Später errichtete man noch den Treppenschacht. Neben einer Treppe zum Heraufsteigen aus dem Schacht gab es nun auch eine Rutsche, die das Einsteigen in den Schacht für die Bergarbeiter schneller und bequemer, gleichzeitig aber auch gefährlicher machte. Das Salz wurde neuerdings in Salzwagen heraus transportiert. Der neue Schacht war so gebaut, dass am Geburtstag Wilhelms um 9:30 Uhr die Sonne durch den Schacht bis auf das Salzflöz schien.

Gebäude

Um den Schacht gab es sieben Betriebsgebäude: Ein Beamtenhaus, in dem das Bergwerk verwaltet wurde, das Schachthaus, in dem die Sprengkörper zusammengesetzt wurden und in dem 1879 das Explosionsunglück passierte. In dem Solereservoir wurde die Salzlösung aufbewahrt, die Werkzeuge der Arbeiter wurden in der Bergschmiede hergestellt. Außerdem gab es ein Laborantenhaus, ein Magazin und ein großes Göpelhaus (Förderanlage). Zudem gibt es noch das Gebäude des ehemaligen Bahnhofes (jetzt Ausweichanschlussstelle) an der Bahnstrecke Waiblingen–Schwäbisch Hall.

Abbau

Der Abbau wurde mit der 4 m breiten und 120 m langen Hauptstrecke begonnen. Danach wurde am Anfang und am Ende derselben je ein 4 m breiter und 120 m langer Flügelort vorgetrieben. Die beiden Flügelorte wurden durch einen 4 m breiten Querort, welcher parallel zur Hauptstrecke verlief, verbunden. In dem nun entstandenen Quadrat wurden alle 4 m parallel zu den beiden ersten Flügelorten weitere Flügelorte mit der Breite von 4 m bis zum Querort gegraben. Daraufhin wurden parallel zur Hauptstrecke weitere 4 m breite Querorte, welche durch die Flügelorte verliefen, gegraben. So entstanden viele 4 m lange und 4 m breite Säulen die ¼ des ganzen Bergwerks ausmachten und das ganze Bergwerk vor dem Einsturz sicherten. Die restlichen ¾ des Bergwerks konnten ohne Gefahr abgebaut werden. Weil die Säulen mehr als genug Sicherheit boten, wurden die Orte in den 60er Jahren auf 6 m verbreitet. Diese Art des Abbaus nannte man Pfeilerbau.

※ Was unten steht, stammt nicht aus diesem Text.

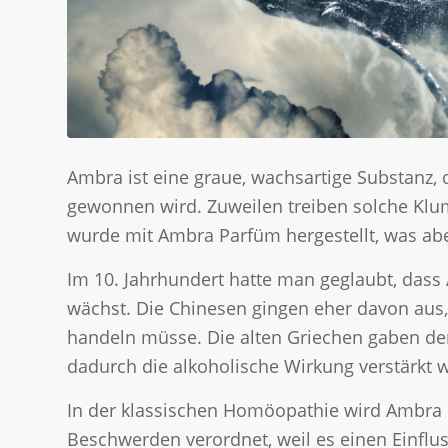
Ambra ist eine graue, wachsartige Substanz,
gewonnen wird. Zuweilen treiben solche Klu
wurde mit Ambra Parfüm hergestellt, was abe
Im 10. Jahrhundert hatte man geglaubt, dass
wächst. Die Chinesen gingen eher davon aus
handeln müsse. Die alten Griechen gaben dem
dadurch die alkoholische Wirkung verstärkt w
In der klassischen Homöopathie wird Ambra i
Beschwerden verordnet, weil es einen Einflus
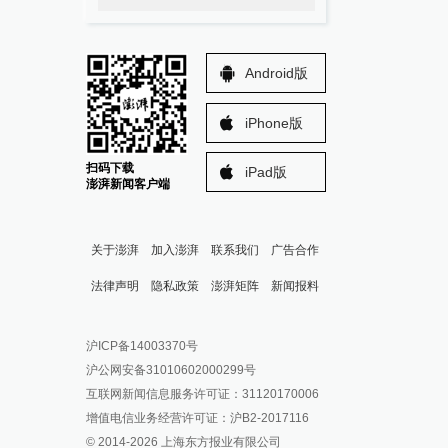
Android版
iPhone版
扫码下载
iPad版
澎湃新闻客户端
关于澎湃
加入澎湃
联系我们
广告合作
法律声明
隐私政策
澎湃矩阵
新闻报料
报料热线: 021-962866
澎湃新闻微博
沪ICP备14003370号
报料邮箱: news@thepaper.cn
澎湃新闻公众号
沪公网安备31010602000299号
澎湃新闻抖音号
互联网新闻信息服务许可证：31120170006
派生万物开放平台
增值电信业务经营许可证：沪B2-2017116
© 2014-
2026
上海东方报业有限公司
IP SHANGHAI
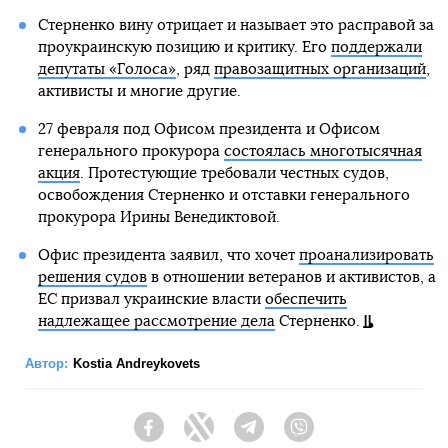
Стерненко вину отрицает и называет это расправой за
проукраинскую позицию и критику. Его
поддержали
депутаты «Голоса»
, ряд
правозащитных организаций
,
активисты и многие другие.
27 февраля под Офисом президента и Офисом
генерального прокурора
состоялась многотысячная
акция
. Протестующие требовали честных судов,
освобождения Стерненко и отставки генерального
прокурора Ирины Венедиктовой.
Офис президента заявил, что хочет
проанализировать
решения судов
в отношении ветеранов и активистов, а
ЕС призвал украинские власти
обеспечить
надлежащее рассмотрение дела
Стерненко.
Автор:
Kostia Andreykovets
Facebook
Twitter
Telegram
Viber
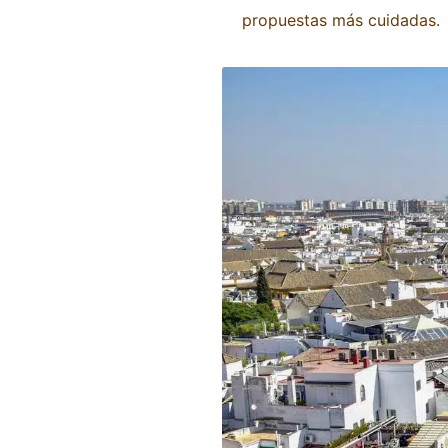
propuestas más cuidadas.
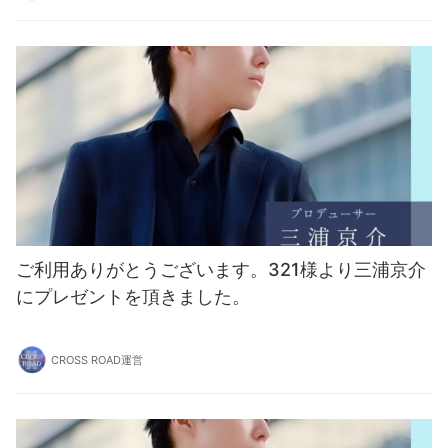
ご利用ありがとうございます。321様より三浦京介
にプレゼントを頂きました。
CROSS ROAD運営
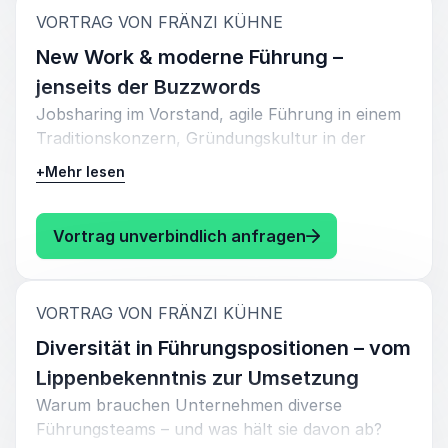
:
VORTRAG VON FRÄNZI KÜHNE
New Work & moderne Führung –
jenseits der Buzzwords
Jobsharing im Vorstand, agile Führung in einem
Traditionskonzern, Gründungskultur in der
Konzernwelt: Fränzi Kühne hat moderne
+
Mehr lesen
Arbeitsmodelle nicht nur theoretisch
durchdacht, sondern selbst gelebt. Sie spricht
über die Realität von New Work, was
: Fränzi Kühne N
Vortrag unverbindlich anfragen
funktioniert, was nicht – und warum echte
Veränderung immer bei der Führung anfängt.
:
VORTRAG VON FRÄNZI KÜHNE
Diversität in Führungspositionen – vom
Lippenbekenntnis zur Umsetzung
Warum brauchen Unternehmen diverse
Führungsteams – und was hält sie davon ab?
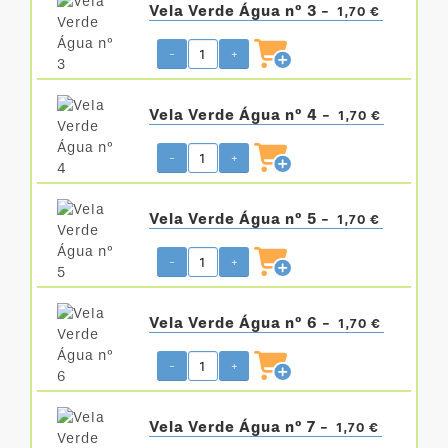
Vela Verde Água nº 3 -
1,70 €
-
+
Vela Verde Água nº 4 -
1,70 €
-
+
Vela Verde Água nº 5 -
1,70 €
-
+
Vela Verde Água nº 6 -
1,70 €
-
+
Vela Verde Água nº 7 -
1,70 €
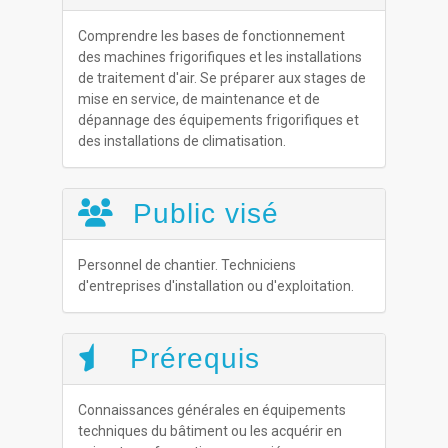
Comprendre les bases de fonctionnement
des machines frigorifiques et les installations
de traitement d'air. Se préparer aux stages de
mise en service, de maintenance et de
dépannage des équipements frigorifiques et
des installations de climatisation.
Public visé
Personnel de chantier. Techniciens
d'entreprises d'installation ou d'exploitation.
Prérequis
Connaissances générales en équipements
techniques du bâtiment ou les acquérir en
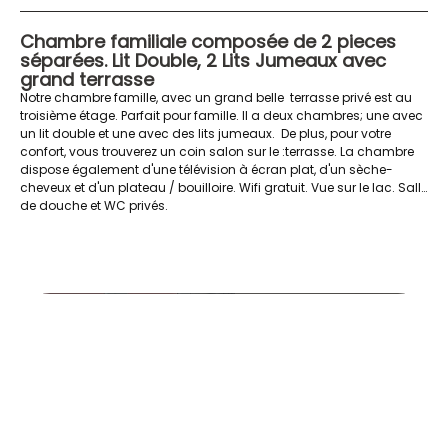
Chambre familiale composée de 2 pieces
séparées. Lit Double, 2 Lits Jumeaux avec
grand terrasse
Notre chambre famille, avec un grand belle terrasse privé est au
troisième étage. Parfait pour famille. Il a deux chambres; une avec
un lit double et une avec des lits jumeaux. De plus, pour votre
confort, vous trouverez un coin salon sur le :terrasse. La chambre
dispose également d'une télévision à écran plat, d'un sèche-
cheveux et d'un plateau / bouilloire. Wifi gratuit. Vue sur le lac. Salle
de douche et WC privés.
Chambre 9-1A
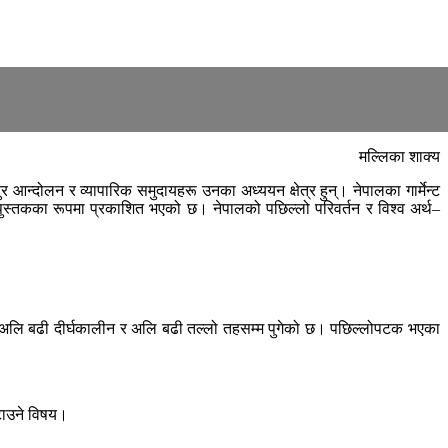
मल्लिका शाक्य
आन्दोलन र व्यापारिक समुदायहरू उनका अध्ययन क्षेत्र हुन्। नेपालका गार्मेन्ट
स्तकका रूपमा प्रकाशित भएको छ। नेपालको पछिल्लो परिवर्तन र विश्व अर्थ–
 अलि बढी दीर्घकालीन र अलि बढी तल्लो तहसम्म पुगेको छ। पछिल्लोपटक भएका
हटाउने विषय।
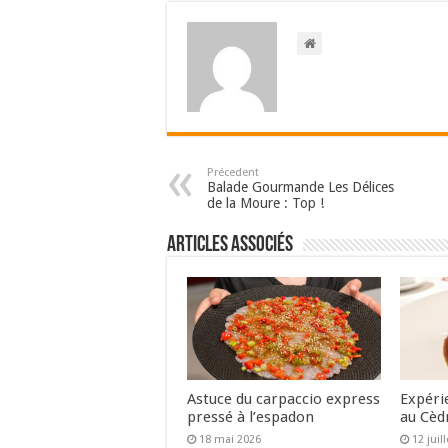
Précedent
Balade Gourmande Les Délices
de la Moure : Top !
Articles associés
Astuce du carpaccio express
Expéri
pressé à l’espadon
au Cèd
18 mai 2026
12 juil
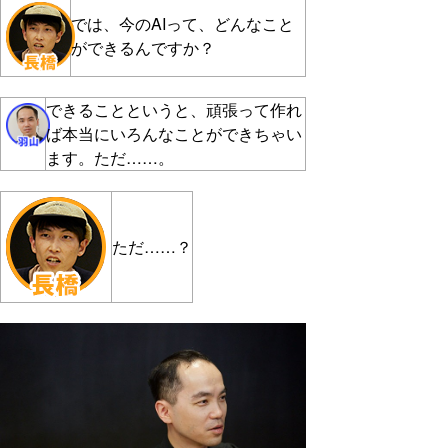
では、今のAIって、どんなこと
ができるんですか？
できることというと、頑張って作れ
ば本当にいろんなことができちゃい
ます。ただ……。
ただ……？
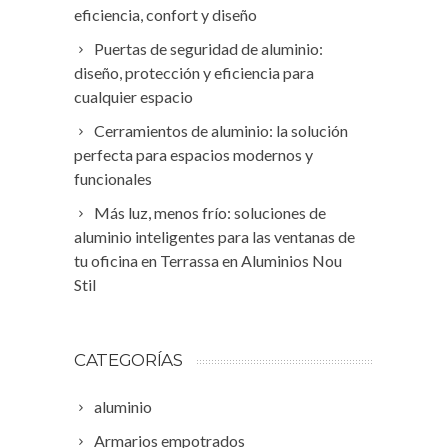
eficiencia, confort y diseño
Puertas de seguridad de aluminio:
diseño, protección y eficiencia para
cualquier espacio
Cerramientos de aluminio: la solución
perfecta para espacios modernos y
funcionales
Más luz, menos frío: soluciones de
aluminio inteligentes para las ventanas de
tu oficina en Terrassa en Aluminios Nou
Stil
CATEGORÍAS
aluminio
Armarios empotrados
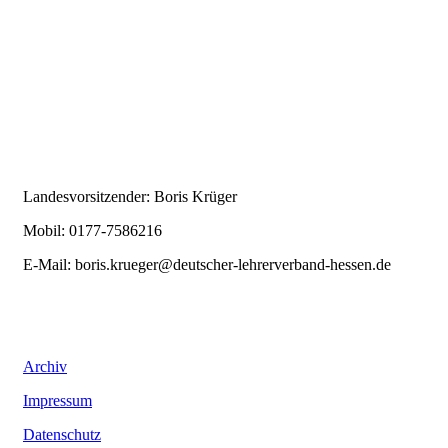
Landesvorsitzender: Boris Krüger
Mobil: 0177-7586216
E-Mail:
boris.krueger@deutscher-lehrerverband-hessen.de
Archiv
Impressum
Datenschutz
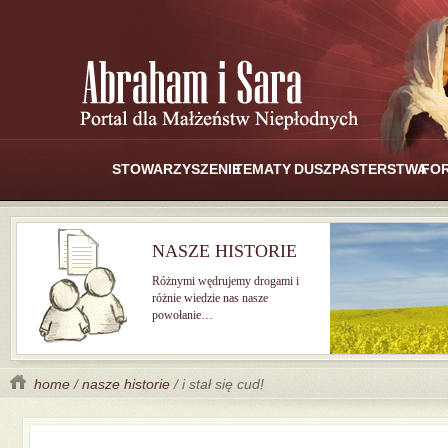
STOWARZYSZENIE
TEMATY
DUSZPASTERSTWA
FO
NASZE HISTORIE
Różnymi wędrujemy drogami i
różnie wiedzie nas nasze
powołanie…
home
/
nasze historie
/ i stał się cud!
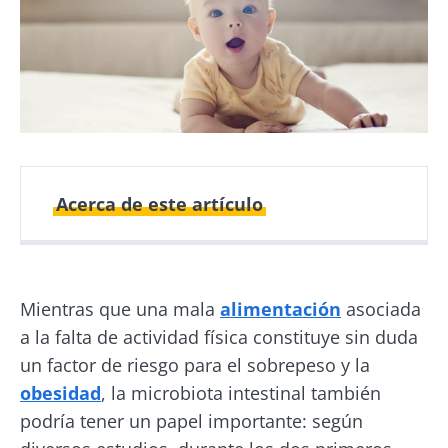
Acerca de este artículo
Fecha de
Fecha de
publicación
actualización
Mientras que una mala
alimentación
asociada
15 Enero 2019
31 Mayo 2024
a la falta de actividad física constituye sin duda
un factor de riesgo para el sobrepeso y la
obesidad
, la microbiota intestinal también
podría tener un papel importante: según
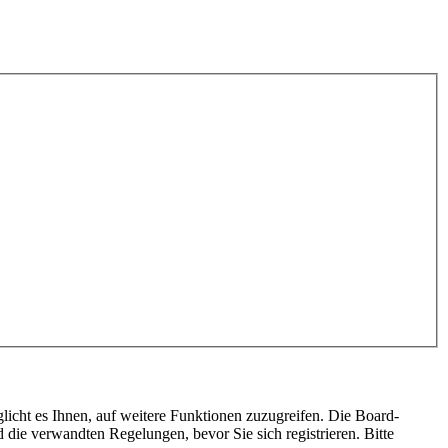
licht es Ihnen, auf weitere Funktionen zuzugreifen. Die Board-
die verwandten Regelungen, bevor Sie sich registrieren. Bitte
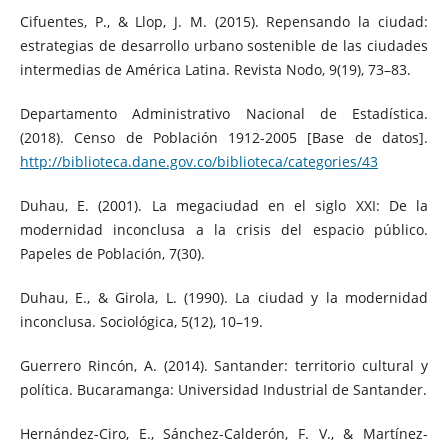
Cifuentes, P., & Llop, J. M. (2015). Repensando la ciudad:
estrategias de desarrollo urbano sostenible de las ciudades
intermedias de América Latina. Revista Nodo, 9(19), 73–83.
Departamento Administrativo Nacional de Estadística.
(2018). Censo de Población 1912-2005 [Base de datos].
http://biblioteca.dane.gov.co/biblioteca/categories/43
Duhau, E. (2001). La megaciudad en el siglo XXI: De la
modernidad inconclusa a la crisis del espacio público.
Papeles de Población, 7(30).
Duhau, E., & Girola, L. (1990). La ciudad y la modernidad
inconclusa. Sociológica, 5(12), 10–19.
Guerrero Rincón, A. (2014). Santander: territorio cultural y
política. Bucaramanga: Universidad Industrial de Santander.
Hernández-Ciro, E., Sánchez-Calderón, F. V., & Martínez-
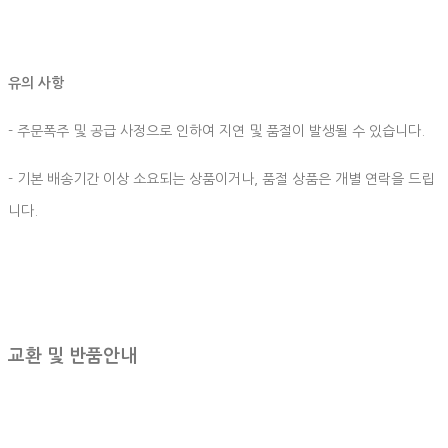
유의 사항
- 주문폭주 및 공급 사정으로 인하여 지연 및 품절이 발생될 수 있습니다.
- 기본 배송기간 이상 소요되는 상품이거나, 품절 상품은 개별 연락을 드립
니다.
교환 및 반품안내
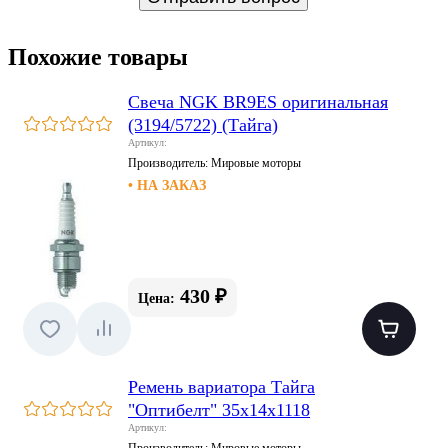
Похожие товары
Свеча NGK BR9ES оригинальная
(3194/5722) (Тайга)
Артикул:
Производитель:
Мировые моторы
• НА ЗАКАЗ
430 ₽
Цена:
Ремень вариатора Тайга
"Оптибелт" 35х14х1118
Артикул:
Производитель:
Мировые моторы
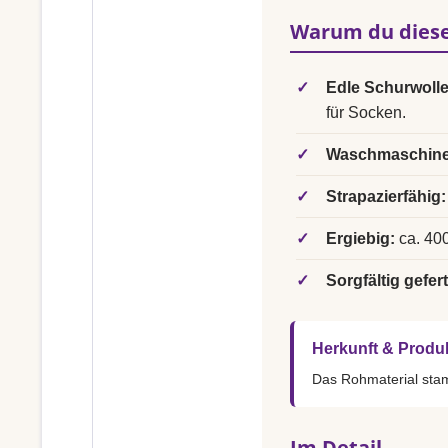
Warum du diese
✓
Edle Schurwolle
für Socken.
✓
Waschmaschine
✓
Strapazierfähig:
✓
Ergiebig:
ca. 400
✓
Sorgfältig gefert
Herkunft & Produ
Das Rohmaterial st
Im Detail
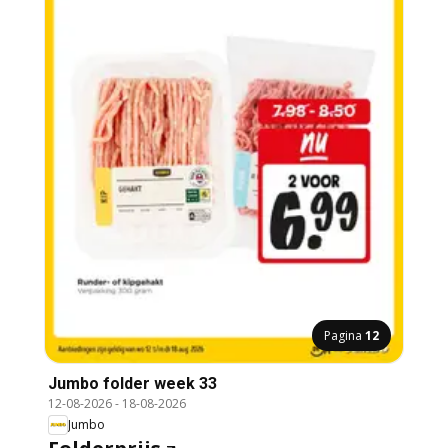
Pagina
12
Jumbo folder week 33
12-08-2026
-
18-08-2026
Jumbo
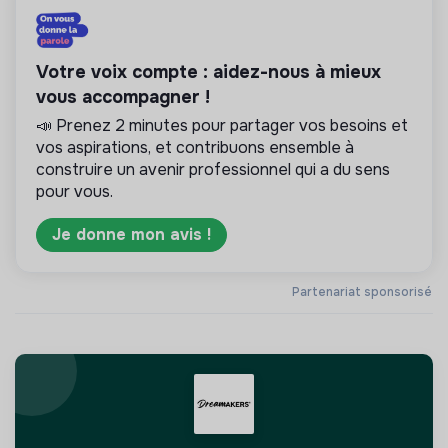
Votre voix compte : aidez-nous à mieux
vous accompagner !
📣 Prenez 2 minutes pour partager vos besoins et
vos aspirations, et contribuons ensemble à
construire un avenir professionnel qui a du sens
pour vous.
Je donne mon avis !
Partenariat sponsorisé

Als die erste Ebene (ca. 2 m hoch) ausgebeutet war wurde von meist je einem Bergarbeiter der Ort schräg nach unten gegraben. Die Arbeiter benutzten meist folgende Werkzeuge für den Abbau: Der Hammer der Arbeiter wurde Handfäustel genannt, damit wurde auf den Meißelbohrer geschlagen, dadurch entstanden die Bohrlöcher. Der Treibfäustel war ein Hammer der für schwerere Arbeit benötigt wurde, er war 6–8 Pfund schwer. Die kleinen Steine in den Bohrlöchern wurden mit dem Krätzer, der einem Löffel ähnelte, heraus gekratzt. Wenn das Bohrloch frei genug war, wurde das Pulver mit einem Stampfer hinein gedrückt, mit einer Raumnadel wurde ein Loch für die Rakete in das Pulver gemacht, die Rakete war ein mit Pulverbrei bestrichenes zusammengerolltes Papier, mit einem rausragenden Schwefelfaden. Die Keilhaue diente zum Vorhauen der Bohrlöcher und später zum beseitigen von Unebenheiten.

Literatur

  • Gottlob Jung: Das Steinsalzbergwerk Wilhelmsglück und die letzte Saline Hall.
  • Theo Simon: Salz und Salzgewinnung im nördlichen Baden-Württemberg. Amtliche Nachrichten Michelbach/Bilz, 25. Mai 1996).